List of tasks
1: For the question about Spring annotations below (not the listing), decide whether each statement agrees with it: (a) the writer found a method carrying both @RequestMapping and @ExceptionHandler, (b) the writer had seen code in this form before, (c) the @ResponseStatus in the snippet is set to HttpStatus.BAD_REQUEST. Answer each with yes or no and quote the deciding words.
2: Write what comes next in the question about Spring annotations below (not the listing), starting right after its last line.

Page excerpt

I recently stumbled upon some code that I had not seen in this form before. Maybe someone here can help me understand better what's going on.
Namely, I found a method annotated both with @RequestMapping
and @ExceptionHandler
. I thought that the former were for handling requests, while the latter were for handling exceptions, so I would have thought one normally uses either of both annotations, but not both at the same time.
I found the code snippet here: https://github.com/shopizer-ecommerce/shopizer/blob/2.5.0/sm-shop/src/main/java/com/salesmanager/shop/store/api/exception/RestErrorHandler.java#L24
The code snippet is:
@RequestMapping(produces = "application/json")
@ExceptionHandler(Exception.class)
@ResponseStatus(HttpStatus.INTERNAL_SERVER_ERROR)

Stored data
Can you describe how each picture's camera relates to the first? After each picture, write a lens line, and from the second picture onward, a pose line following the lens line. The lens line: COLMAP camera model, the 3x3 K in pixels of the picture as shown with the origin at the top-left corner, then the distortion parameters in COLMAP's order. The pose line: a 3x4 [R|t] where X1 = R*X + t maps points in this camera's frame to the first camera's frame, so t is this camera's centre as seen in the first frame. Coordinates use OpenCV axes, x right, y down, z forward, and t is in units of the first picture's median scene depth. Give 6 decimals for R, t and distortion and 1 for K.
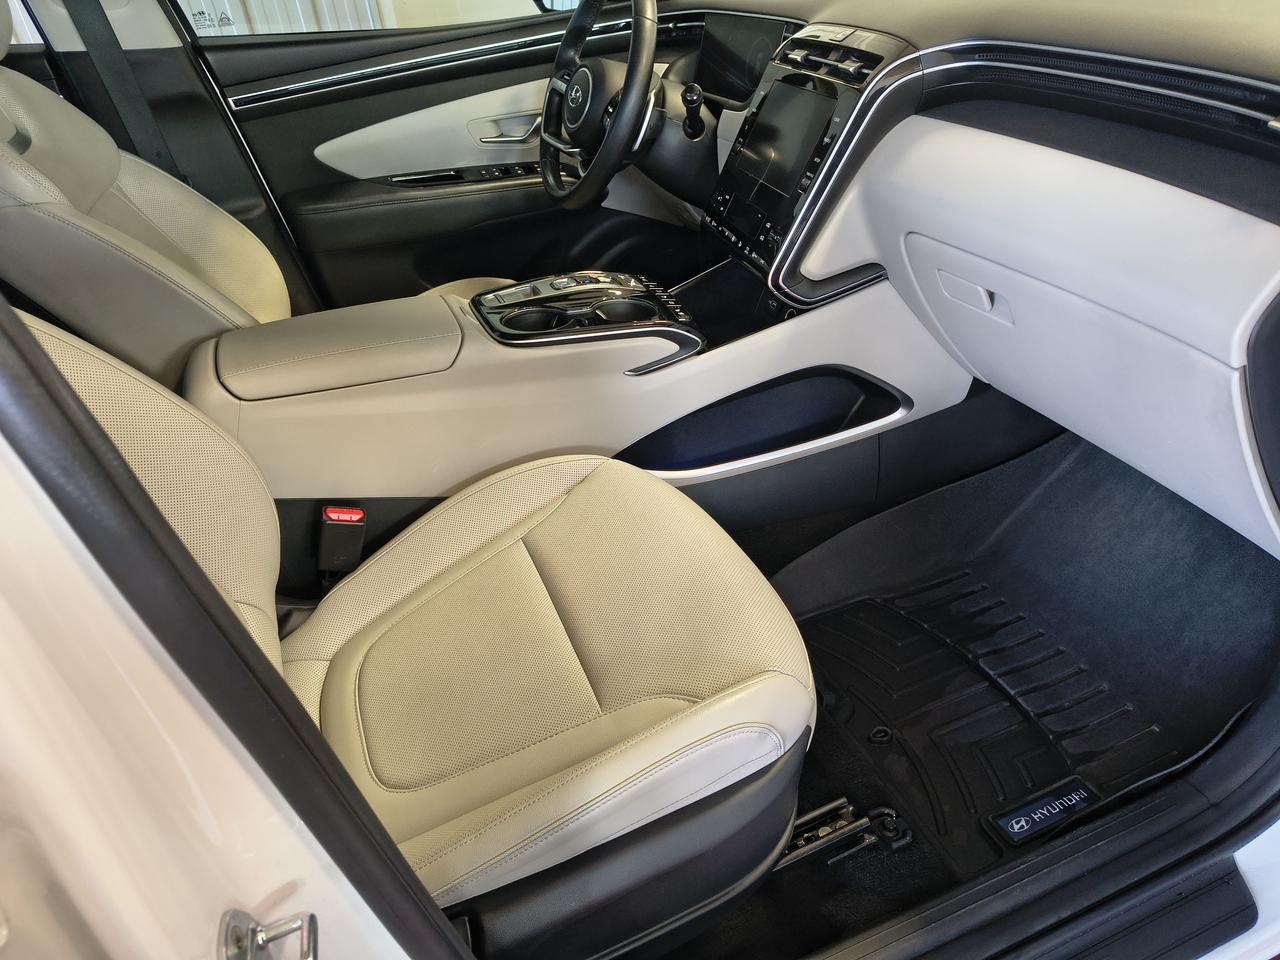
lens RADIAL K [[891.2, 0, 640.0], [0, 891.2, 480.0], [0, 0, 1]] dist [0.027186, -0.000945]
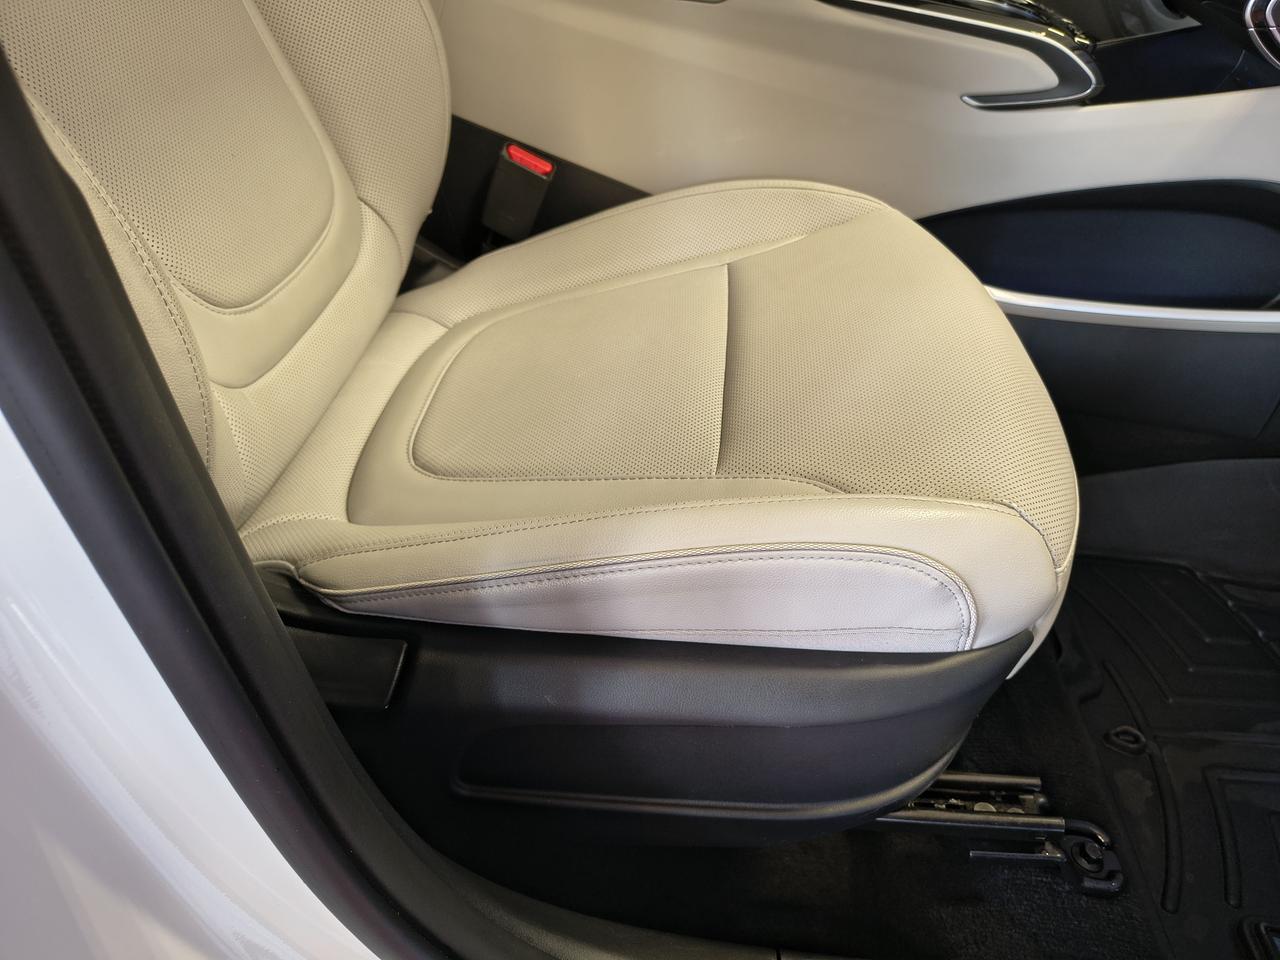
lens RADIAL K [[880.2, 0, 615.6], [0, 880.2, 481.2], [0, 0, 1]] dist [-0.023200, -0.004576]
pose [[0.875829, 0.370733, -0.308999, 0.073563], [-0.335829, 0.927975, 0.161497, 0.147333], [0.346616, -0.037672, 0.937250, 0.303933]]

Task results
1:
(a) Yes: "I found a method annotated both with @RequestMapping"
(b) No: "some code that I had not seen in this form before"
(c) No: "@ResponseStatus(HttpStatus.INTERNAL_SERVER_ERROR)"

2:
public @ResponseBody ErrorEntity handleServiceException(Exception exception) {
log.error(exception.getMessage(), exception);
ErrorEntity errorEntity = createErrorEntity(null, exception.getMessage(),
exception.getLocalizedMessage());
return errorEntity;
}
I have two questions:
- According to the Spring documentation on
@RequestMapping
, un-annotated method parameters (that are not of some special type) of a@RequestMapping
method are implicitly annotated with@ModelAttribute
(see "Any other argument" at the end of the table under the above link). So in the above code snippet, is theException
parameter implicitly annotated with@ModelAttribute
as well? And if yes, does that make sense? - Can it generally make sense to annotate a method with both
@RequestMapping
and@ExceptionHandler
(e.g., to handle both requests and exceptions), or would that be bad form?